◆ Description of the task ◆
An exact transcription of all the records below is required, without any images.

◆ Exercise data ◆
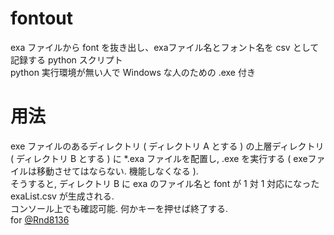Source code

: # fontout
exa ファイルから font を抜き出し、exaファイル名とフォント名を csv として記録する python スクリプト  
python 実行環境が無い人で Windows な人のための .exe 付き  
# 用法  
exe ファイルのあるディレクトリ ( ディレクトリ A とする ) の上層ディレクトリ ( ディレクトリ B とする ) に \*.exa ファイルを配置し, .exe を実行する ( exeファイルは移動させてはならない. 機能しなくなる ).  
そうすると, ディレクトリ B に exa のファイル名と font が 1 対 1 対応になった exaList.csv が生成される.  
コンソール上でも確認可能. 何かキーを押せば終了する.  
for [@Rnd8136](https://twitter.com/RNd8136)
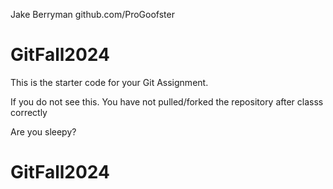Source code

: Jake Berryman
github.com/ProGoofster
# GitFall2024


This is the starter code for your Git Assignment.

If you do not see this. You have not pulled/forked the repository after classs correctly


Are you sleepy?


# GitFall2024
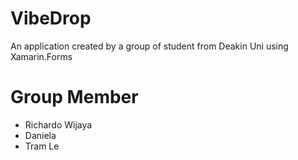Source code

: # VibeDrop
An application created by a group of student from Deakin Uni using Xamarin.Forms

# Group Member
- Richardo Wijaya
- Daniela
- Tram Le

◆ Written answer ◆
Source code

: # fontout
exa ファイルから font を抜き出し、exaファイル名とフォント名を csv として記録する python スクリプト  
python 実行環境が無い人で Windows な人のための .exe 付き  
# 用法  
exe ファイルのあるディレクトリ ( ディレクトリ A とする ) の上層ディレクトリ ( ディレクトリ B とする ) に \*.exa ファイルを配置し, .exe を実行する ( exeファイルは移動させてはならない. 機能しなくなる ).  
そうすると, ディレクトリ B に exa のファイル名と font が 1 対 1 対応になった exaList.csv が生成される.  
コンソール上でも確認可能. 何かキーを押せば終了する.  
for [@Rnd8136](https://twitter.com/RNd8136)
Source code

: Jake Berryman
github.com/ProGoofster
# GitFall2024


This is the starter code for your Git Assignment.

If you do not see this. You have not pulled/forked the repository after classs correctly


Are you sleepy?


# GitFall2024
Source code

: # VibeDrop
An application created by a group of student from Deakin Uni using Xamarin.Forms

# Group Member
- Richardo Wijaya
- Daniela
- Tram Le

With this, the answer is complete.